History tells us there has always been a relationship between human beings and their technologies. Anthropological findings offer evidence from pre-history, whilst history, we are told, begins at Sumer. This suggests that the Sumerians gave us the first cities and, perhaps most crucially, invented writing in the form of cuneiform. Consequentially, for the first time, this gave rise to written accounts which offered more accurate accounts of life at that time and thereafter. Whatever their origins, however, it is evident that from the time human beings occupied Earth, they have managed to evolve, from that day to this, only due to their relationship with their technologies. Therefore, understanding the concept of technology is essential if we are to comprehend the world both today and in the past. We have, moreover, now entered the era known as the Anthropocene, an era that, as a result of our over-exploitation of the natural resources of the planet for economic and technological gain, has led to what is generally considered to be the greatest existential threat to human existence ever encountered. As governments try to balance economic growth through consumerism with a scaling down of the use of fossil fuels, for example, the damage continues as a cancerous growth which is slowly but inexorably destroying our entire ecosystem.
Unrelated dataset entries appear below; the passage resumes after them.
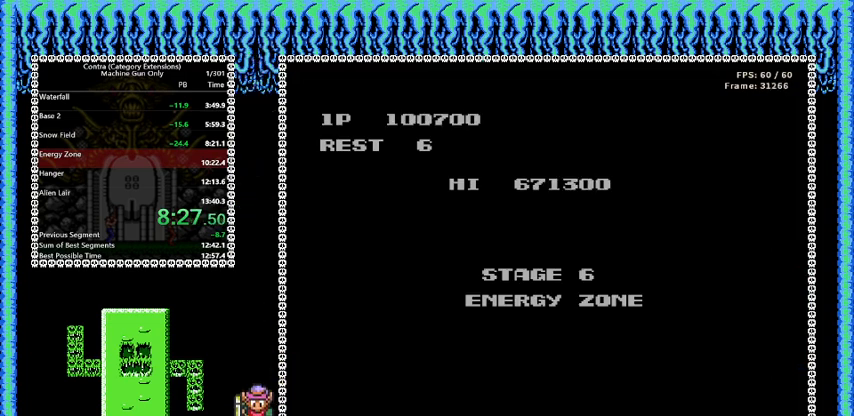
{"buttons": ["B", "DPAD_UP", "DPAD_RIGHT"], "events": []}
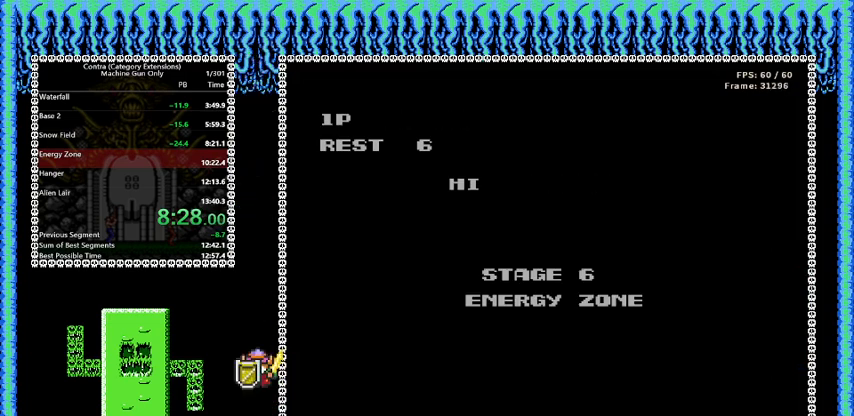
{"buttons": ["B", "DPAD_UP", "DPAD_RIGHT"], "events": []}
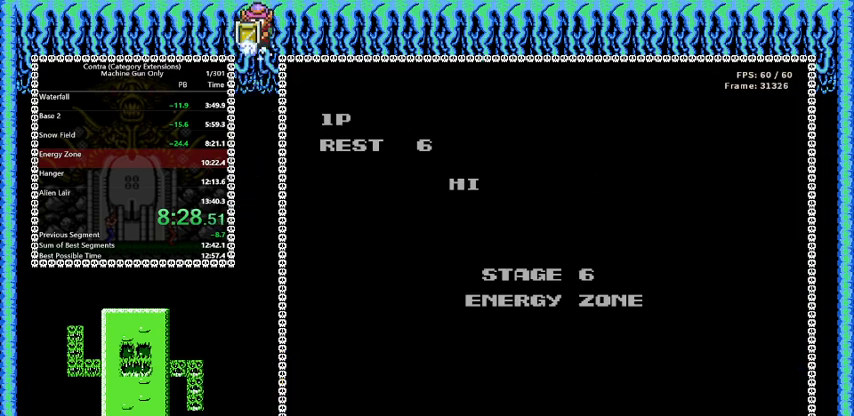
{"buttons": ["B", "DPAD_UP", "DPAD_RIGHT"], "events": []}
As I write this, there is a war being fought in Ukraine, one that Russia has initiated. This war is having a devastating effect on energy supplies throughout the world, where costs are escalating at hitherto unprecedented levels. The results of this war serve as a stark reminder of the world’s heavy reliance on fossil fuels and reveals the urgent need to rapidly change how our energy is created. It is vital, therefore, that the next generation be given a voice through which they can not only express their concerns regarding these issues, but also enable them to become active participants in finding sustainable solutions. It is, after all, they who will inherit the world.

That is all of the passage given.